Segment Start: Page text

Government ministry of the Netherlands

The Ministry of Education, Culture and Science (Ministerie van Onderwijs, Cultuur en Wetenschap; OCW) is the Dutch Ministry responsible for education, culture, science, research, gender equality and communications. The ministry was created in 1918 as the Ministry of Education, Arts and Sciences and had several name changes before it became the Education, Culture and Science in 1994. The Ministry is headed by the Minister of Education, Culture and Science, currently Rianne Letschert.

==Responsibilities==
The mission of the ministry is to "work for a smart, able and creative Netherlands". The ministry is responsible for three fields of policy:
- The whole of education, from kindergarten, via primary education and secondary education to vocational training and higher education;
- Culture, arts and the public broadcasting;
- Science and innovation.

==Organisation==
The ministry is currently headed by two ministers and one state secretary. The ministry's main office is located in the Hoftoren, the tallest building of The Hague. The ministry has around 2500 civil servants. The civil service is headed by a secretary general and a deputy secretary general, who head a system of three directorates general:
- Primary and Secondary Education;
- Higher and Vocational Education, Science and Emancipation;
- and Culture and Media.

Segment End: Page text

_What to work on_.
a. Rewrite the stretch of the Dutch education ministry article from "Government ministry of" through "Science and innovation.", putting "public media" in place of "public broadcasting".
b. According to the Dutch education ministry article, in what year was the ministry created?
c. The opening paragraph of the Dutch education ministry article lists what the ministry is responsible for. Name every area in that list.

Segment Start: Available data

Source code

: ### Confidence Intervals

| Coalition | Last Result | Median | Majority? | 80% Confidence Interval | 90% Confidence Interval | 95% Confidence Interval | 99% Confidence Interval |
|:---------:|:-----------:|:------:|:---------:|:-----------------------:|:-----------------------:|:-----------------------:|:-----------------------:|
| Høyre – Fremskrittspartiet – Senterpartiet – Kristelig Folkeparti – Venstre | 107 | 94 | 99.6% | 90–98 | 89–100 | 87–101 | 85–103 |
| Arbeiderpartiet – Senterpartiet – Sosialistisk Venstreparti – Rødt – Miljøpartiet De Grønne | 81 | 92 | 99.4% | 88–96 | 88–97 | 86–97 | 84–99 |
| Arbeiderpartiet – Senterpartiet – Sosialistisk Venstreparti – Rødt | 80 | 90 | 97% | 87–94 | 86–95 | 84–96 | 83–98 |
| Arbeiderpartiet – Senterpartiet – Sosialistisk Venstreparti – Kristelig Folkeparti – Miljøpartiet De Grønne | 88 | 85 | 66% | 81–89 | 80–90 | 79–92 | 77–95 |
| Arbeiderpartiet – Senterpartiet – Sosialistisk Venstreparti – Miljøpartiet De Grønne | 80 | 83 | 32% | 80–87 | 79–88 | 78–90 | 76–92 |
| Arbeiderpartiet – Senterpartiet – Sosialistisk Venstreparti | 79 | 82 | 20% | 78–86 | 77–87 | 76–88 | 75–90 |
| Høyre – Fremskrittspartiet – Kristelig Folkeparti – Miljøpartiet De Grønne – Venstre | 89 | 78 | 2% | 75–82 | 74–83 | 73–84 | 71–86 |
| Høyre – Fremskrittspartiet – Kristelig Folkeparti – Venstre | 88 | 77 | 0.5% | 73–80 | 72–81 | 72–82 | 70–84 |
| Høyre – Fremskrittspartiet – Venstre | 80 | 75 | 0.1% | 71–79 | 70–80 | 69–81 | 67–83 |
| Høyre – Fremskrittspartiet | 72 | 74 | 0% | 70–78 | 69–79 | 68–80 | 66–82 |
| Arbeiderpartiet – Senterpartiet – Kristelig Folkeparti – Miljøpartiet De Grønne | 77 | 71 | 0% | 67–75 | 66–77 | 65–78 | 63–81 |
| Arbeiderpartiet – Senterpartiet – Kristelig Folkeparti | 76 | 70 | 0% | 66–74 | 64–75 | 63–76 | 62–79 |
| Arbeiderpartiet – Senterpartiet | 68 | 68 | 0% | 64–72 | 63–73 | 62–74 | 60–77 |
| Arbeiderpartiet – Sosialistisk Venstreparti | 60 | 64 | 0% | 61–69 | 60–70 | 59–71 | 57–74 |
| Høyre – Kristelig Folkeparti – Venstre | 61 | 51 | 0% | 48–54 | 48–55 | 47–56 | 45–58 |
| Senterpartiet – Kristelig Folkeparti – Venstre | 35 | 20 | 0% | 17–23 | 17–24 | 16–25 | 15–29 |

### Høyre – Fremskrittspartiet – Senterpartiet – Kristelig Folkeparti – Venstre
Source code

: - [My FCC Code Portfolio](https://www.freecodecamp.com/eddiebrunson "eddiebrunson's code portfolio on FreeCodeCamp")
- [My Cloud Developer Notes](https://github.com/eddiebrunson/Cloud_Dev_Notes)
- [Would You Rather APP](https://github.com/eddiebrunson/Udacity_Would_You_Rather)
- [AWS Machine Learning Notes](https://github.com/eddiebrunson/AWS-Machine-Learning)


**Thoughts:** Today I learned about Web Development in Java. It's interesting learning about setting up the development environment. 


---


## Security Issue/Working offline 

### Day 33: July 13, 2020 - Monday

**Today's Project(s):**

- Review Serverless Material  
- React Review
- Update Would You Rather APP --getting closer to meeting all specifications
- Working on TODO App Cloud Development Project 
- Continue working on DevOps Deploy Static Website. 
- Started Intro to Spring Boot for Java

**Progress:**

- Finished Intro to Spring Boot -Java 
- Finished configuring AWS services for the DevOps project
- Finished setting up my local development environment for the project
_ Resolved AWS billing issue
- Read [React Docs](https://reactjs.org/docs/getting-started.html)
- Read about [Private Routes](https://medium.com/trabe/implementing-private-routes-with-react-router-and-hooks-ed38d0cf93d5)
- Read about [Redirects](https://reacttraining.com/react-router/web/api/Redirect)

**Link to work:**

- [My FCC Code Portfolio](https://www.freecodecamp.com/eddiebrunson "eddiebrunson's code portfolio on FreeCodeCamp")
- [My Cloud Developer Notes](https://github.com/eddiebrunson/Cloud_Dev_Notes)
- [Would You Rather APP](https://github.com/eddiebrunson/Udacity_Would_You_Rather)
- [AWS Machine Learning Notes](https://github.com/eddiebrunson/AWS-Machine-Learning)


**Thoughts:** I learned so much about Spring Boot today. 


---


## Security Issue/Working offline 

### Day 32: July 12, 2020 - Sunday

Segment End: Available data

_Responses for each task_.
a.
Government ministry of the Netherlands

The Ministry of Education, Culture and Science (Ministerie van Onderwijs, Cultuur en Wetenschap; OCW) is the Dutch Ministry responsible for education, culture, science, research, gender equality and communications. The ministry was created in 1918 as the Ministry of Education, Arts and Sciences and had several name changes before it became the Education, Culture and Science in 1994. The Ministry is headed by the Minister of Education, Culture and Science, currently Rianne Letschert.

==Responsibilities==
The mission of the ministry is to "work for a smart, able and creative Netherlands". The ministry is responsible for three fields of policy:
- The whole of education, from kindergarten, via primary education and secondary education to vocational training and higher education;
- Culture, arts and the public media;
- Science and innovation.

b. 1918

c. Education, culture, science, research, gender equality and communications.